Major gateways including Virginia, New York-New Jersey, the South Atlantic ports, and Los Angeles-Long Beach are in varying stages of developing “grey” chassis pools to which chassis providers contribute equipment. Since the equipment is interoperable, truckers can use any chassis to carry any container. Without the pools, truckers waste time by returning bare chassis to their origination points and then pick up chassis from another provider to move a load.
Kellaway said pools are often criticized when problems arise, such as occurred last winter in Southern California when warehouses were overwhelmed by front-loaded shipments precipitated by the Trump administration’s tariff war with China.

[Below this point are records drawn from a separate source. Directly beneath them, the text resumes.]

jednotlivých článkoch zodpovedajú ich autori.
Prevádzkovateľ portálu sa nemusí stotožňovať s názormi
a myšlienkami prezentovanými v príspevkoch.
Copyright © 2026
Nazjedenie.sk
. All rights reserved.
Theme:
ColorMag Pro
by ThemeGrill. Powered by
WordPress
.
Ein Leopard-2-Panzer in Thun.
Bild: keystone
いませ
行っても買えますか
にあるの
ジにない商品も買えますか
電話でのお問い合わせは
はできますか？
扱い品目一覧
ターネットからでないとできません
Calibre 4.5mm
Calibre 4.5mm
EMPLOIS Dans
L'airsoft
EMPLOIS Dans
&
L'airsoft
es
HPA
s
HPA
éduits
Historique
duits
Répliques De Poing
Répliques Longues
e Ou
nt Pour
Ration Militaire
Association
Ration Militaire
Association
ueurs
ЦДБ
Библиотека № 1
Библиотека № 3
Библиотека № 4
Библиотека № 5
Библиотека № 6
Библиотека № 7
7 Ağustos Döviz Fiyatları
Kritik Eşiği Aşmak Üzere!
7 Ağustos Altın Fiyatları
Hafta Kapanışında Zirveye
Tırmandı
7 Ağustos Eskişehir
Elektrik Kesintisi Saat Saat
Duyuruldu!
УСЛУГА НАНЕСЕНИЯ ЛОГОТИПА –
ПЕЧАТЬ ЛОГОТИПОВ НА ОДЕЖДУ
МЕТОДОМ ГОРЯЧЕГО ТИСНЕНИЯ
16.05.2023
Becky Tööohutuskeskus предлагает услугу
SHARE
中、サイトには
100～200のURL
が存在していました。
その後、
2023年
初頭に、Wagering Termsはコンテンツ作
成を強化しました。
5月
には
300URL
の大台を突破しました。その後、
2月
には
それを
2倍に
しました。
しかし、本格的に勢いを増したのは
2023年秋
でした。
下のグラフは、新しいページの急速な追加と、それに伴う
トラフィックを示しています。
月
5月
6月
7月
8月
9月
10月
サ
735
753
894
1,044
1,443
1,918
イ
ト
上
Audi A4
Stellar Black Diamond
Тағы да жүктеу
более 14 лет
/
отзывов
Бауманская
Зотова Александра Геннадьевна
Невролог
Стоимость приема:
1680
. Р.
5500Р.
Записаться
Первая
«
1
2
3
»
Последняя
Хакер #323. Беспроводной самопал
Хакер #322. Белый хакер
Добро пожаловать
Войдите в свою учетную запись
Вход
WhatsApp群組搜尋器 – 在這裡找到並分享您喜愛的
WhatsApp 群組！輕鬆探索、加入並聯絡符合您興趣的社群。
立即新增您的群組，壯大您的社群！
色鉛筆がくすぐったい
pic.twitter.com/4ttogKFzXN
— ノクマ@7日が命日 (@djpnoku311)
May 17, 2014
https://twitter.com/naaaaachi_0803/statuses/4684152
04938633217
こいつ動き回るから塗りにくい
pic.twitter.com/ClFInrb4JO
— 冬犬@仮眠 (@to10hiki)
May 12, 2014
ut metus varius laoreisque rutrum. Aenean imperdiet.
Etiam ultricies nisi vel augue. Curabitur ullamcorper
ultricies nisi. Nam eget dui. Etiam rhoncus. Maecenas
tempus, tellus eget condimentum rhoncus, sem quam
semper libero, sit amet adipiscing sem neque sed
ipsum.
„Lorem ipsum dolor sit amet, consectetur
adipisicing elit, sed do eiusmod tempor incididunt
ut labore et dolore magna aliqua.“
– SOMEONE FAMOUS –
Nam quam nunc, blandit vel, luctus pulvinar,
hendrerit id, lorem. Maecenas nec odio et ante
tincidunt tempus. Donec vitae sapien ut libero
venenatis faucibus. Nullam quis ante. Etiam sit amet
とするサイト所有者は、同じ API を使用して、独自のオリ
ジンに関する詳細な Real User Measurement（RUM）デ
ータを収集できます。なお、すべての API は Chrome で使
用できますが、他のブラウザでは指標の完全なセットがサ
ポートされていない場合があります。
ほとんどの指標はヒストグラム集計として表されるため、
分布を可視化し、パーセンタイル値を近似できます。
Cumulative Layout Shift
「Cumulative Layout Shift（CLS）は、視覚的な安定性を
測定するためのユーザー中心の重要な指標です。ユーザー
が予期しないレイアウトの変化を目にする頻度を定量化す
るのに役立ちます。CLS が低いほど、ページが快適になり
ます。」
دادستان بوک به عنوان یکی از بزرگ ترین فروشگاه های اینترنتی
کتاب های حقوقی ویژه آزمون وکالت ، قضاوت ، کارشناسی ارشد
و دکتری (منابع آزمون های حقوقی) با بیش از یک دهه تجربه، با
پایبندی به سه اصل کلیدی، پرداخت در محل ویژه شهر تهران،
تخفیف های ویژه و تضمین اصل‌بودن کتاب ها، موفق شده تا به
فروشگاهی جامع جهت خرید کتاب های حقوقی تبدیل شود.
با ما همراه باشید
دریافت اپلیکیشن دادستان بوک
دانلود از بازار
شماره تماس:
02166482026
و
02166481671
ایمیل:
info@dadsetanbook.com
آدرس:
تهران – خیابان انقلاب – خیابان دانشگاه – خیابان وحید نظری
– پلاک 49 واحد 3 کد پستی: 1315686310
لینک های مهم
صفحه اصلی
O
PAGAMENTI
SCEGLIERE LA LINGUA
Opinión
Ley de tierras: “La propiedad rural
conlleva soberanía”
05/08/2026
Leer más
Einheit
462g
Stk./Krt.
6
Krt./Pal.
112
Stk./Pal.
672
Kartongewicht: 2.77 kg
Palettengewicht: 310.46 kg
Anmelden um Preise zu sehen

“The pool of pools is working. I’d love to see it in the Northeast,” he said. “The more consolidated chassis pools we can get, the better. We can’t have drivers repositioning chassis.”
Kellaway added that as rail carriers move relentlessly toward “precision railroading,” which involves reducing origin-destination pairs to cut costs, process improvements such as street turns and consolidated chassis pools will be needed to offset the residual impact of railroads “doing less with less.”
Removing chassis from the terminals
Los Angeles and Long Beach for the past two years have been developing a strategy for removing chassis from marine terminals. LaBar said that in addition to freeing up limited waterfront property that could be better used for cargo-handling, moving chassis to near-dock sites would make it easier for truckers to show up at the 12 marine terminals in Los Angeles-Long Beach, with trucker-owned chassis or pool chassis, thus negating the need to go to the terminal’s chassis pit.
“Turn times are 50 percent faster with trucker chassis,” he said. “The 60-minute turn time goes down to 30 minutes.”
LaBar cited the automated Middle Harbor facility operated by Long Beach Container Terminal (LBCT), which has no chassis on dock. Truckers pick up their chassis at a nearby yard.
“LBCT is the gold standard for what a terminal should look like, with 52 minutes for dual transactions and less than 2 percent trouble window transactions,” he said. “They exceed my standards.”